アルツハイマー血液検査に患者は熱意、臨床医は慎重
アルツハイマー血液検査はFDAの承認と患者の強い関心を集めているが、調査によれば臨床医はその信頼性と臨床的有用性に懐疑的である。英国の調査では、老年精神科医の3分の1未満がバイオマーカーを使用したことがあり、認知症メモリーサービスでアクセスガイドラインを満たすのはわずか6%である。倫理的枠組みは、特にプライマリケアにおける慎重な実施を求めている。
アルツハイマー病の血液バイオマーカー検査は、大きな世論の関心と規制の勢いを生んでいるが、患者と臨床医を対象とした調査では、その信頼性と臨床的有用性について根強い疑問が示されている。学術誌「Alzheimer's & Dementia」に掲載された調査では、医師が勧めれば患者の85%がアルツハイマー病リスク評価のための血液検査を受けると回答した。一方、英国の調査では老年精神科医の3分の1未満しかこうしたバイオマーカーを使用したことがなかった。
米食品医薬品局(FDA)はこの1年で、アルツハイマー病を対象とした血液検査2件を承認した。いずれも55歳以上で、すでに症状が現れている人が対象だ。これらの検査は単独ではアルツハイマー病を診断するものではなく、PETスキャンなどの他の検査と併用される。FDAは、検査の主なリスクは偽陽性・偽陰性といった不正確な結果にあり、それにより不適切なアルツハイマー病の診断や不要な治療が行われる可能性があると指摘する。Nature誌の論文によると、Elecsys pTau181検査はプライマリケアでの使用がFDAによって承認されており、2025年5月にはLumipulse G p-tau217/β-amyloid 1-42血漿比検査が、アルツハイマー病診断の臨床使用でFDAの510(k)承認を取得した初の血液バイオマーカーとなった。
シカゴ近郊のプライマリケア診療所で平均年齢62歳の約600人の成人を対象とした調査では、回答者の約4分の3が陽性結果の後に苦痛を感じるだろうと予想した一方、大半は脳の健康を改善するための措置を講じる可能性が高いと答えた。回答者の約半数がアルツハイマー病の家族歴があると報告したが、診断を受けた人はおらず、ほとんどが調査までこれらの検査について聞いたことがなかった。
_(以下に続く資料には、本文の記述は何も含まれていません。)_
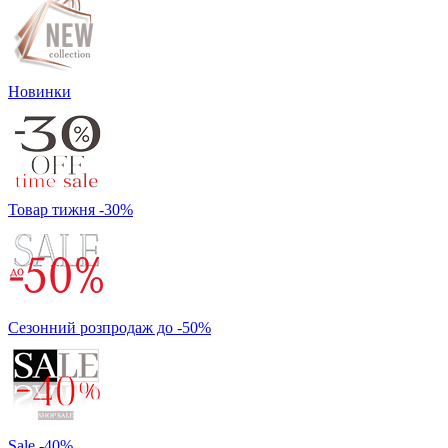
Новинки
Товар тижня -30%
Сезонний розпродаж до -50%
Sale -40%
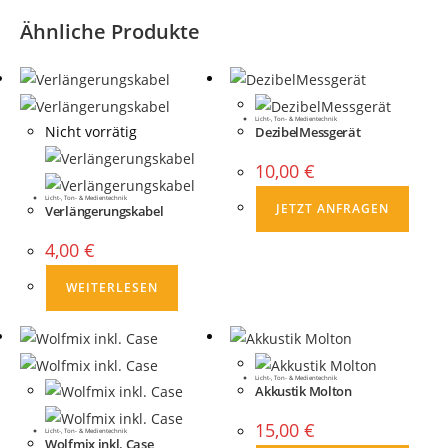
Ähnliche Produkte
Licht-, Ton- & Medientechnik
Nicht vorrätig
DezibelMessgerät
10,00
€
Licht-, Ton- & Medientechnik
JETZT ANFRAGEN
Verlängerungskabel
4,00
€
WEITERLESEN
Licht-, Ton- & Medientechnik
Akkustik Molton
15,00
€
Licht-, Ton- & Medientechnik
Wolfmix inkl. Case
ノースウェスタン大学ファインバーグ医学部の臨床・プライマリケア心理学者(検査は依頼していない)は、まだ解決すべき点が多く、この検査は「本格的に使える段階にはない」と述べた。
2024年11月に英国老年精神医学部(王立精神科医学会老年精神医学部門)の会員172人を対象に行われた英国の老年精神科医調査では、アルツハイマー病のバイオマーカーを使用したことがある人は3分の1未満だった。この研究では、「知識」「環境的文脈と資源」「目標」が使用の主な障壁として特定され、「行動調整」「社会的影響」「意図」が促進要因とされた。回帰分析では、「記憶・注意・意思決定プロセス」「結果に関する信念」「社会的影響」が血液バイオマーカー使用の意図と正の関連を示し、「楽観性」「感情」は負の関連を示した。英国のメモリーサービスのわずか6%しかアルツハイマー病バイオマーカーアクセスガイドラインを満たしていない。
Nature誌に掲載された倫理的枠組みは、認知障害と複数の慢性疾患を抱える患者が多いプライマリケアにおける、血液バイオマーカー検査をめぐる意思決定の指針を提案している。この枠組みは、臨床的利益、患者の価値観、リスク、公平性を取り上げ、検査が有意義な利益をもたらす可能性が低い場合の倫理的境界として医学的無益性を考慮する。また、血漿p-tau217は、単独またはAβ42/40比と組み合わせて使用することで、アルツハイマー病と他の神経変性疾患を鑑別する優れた診断性能と高い識別精度を示していると指摘する。
アルツハイマー協会によれば、現在の限界にもかかわらず、世界には少なくとも25種類の市販血液検査が存在し、さらに開発中のものもある。同協会の科学担当副社長は、これらの検査は実施が簡単で、比較的安価であり、PETスキャンやMRIよりも利便性が高いと述べた。しかし、メイヨー・クリニックによると、米国で約700万人が罹患しているアルツハイマー病には治療法がない。FDAが承認した2つの薬剤、LeqembiとKisunlaは、疾患を治癒させるのではなく進行を遅らせることを目的としており、有効性の証拠はまちまちで、脳腫脹や出血などの重篤な副作用のリスクがある。食事と運動はリスクを減らす一助となり得るが、その効果は限定的だ。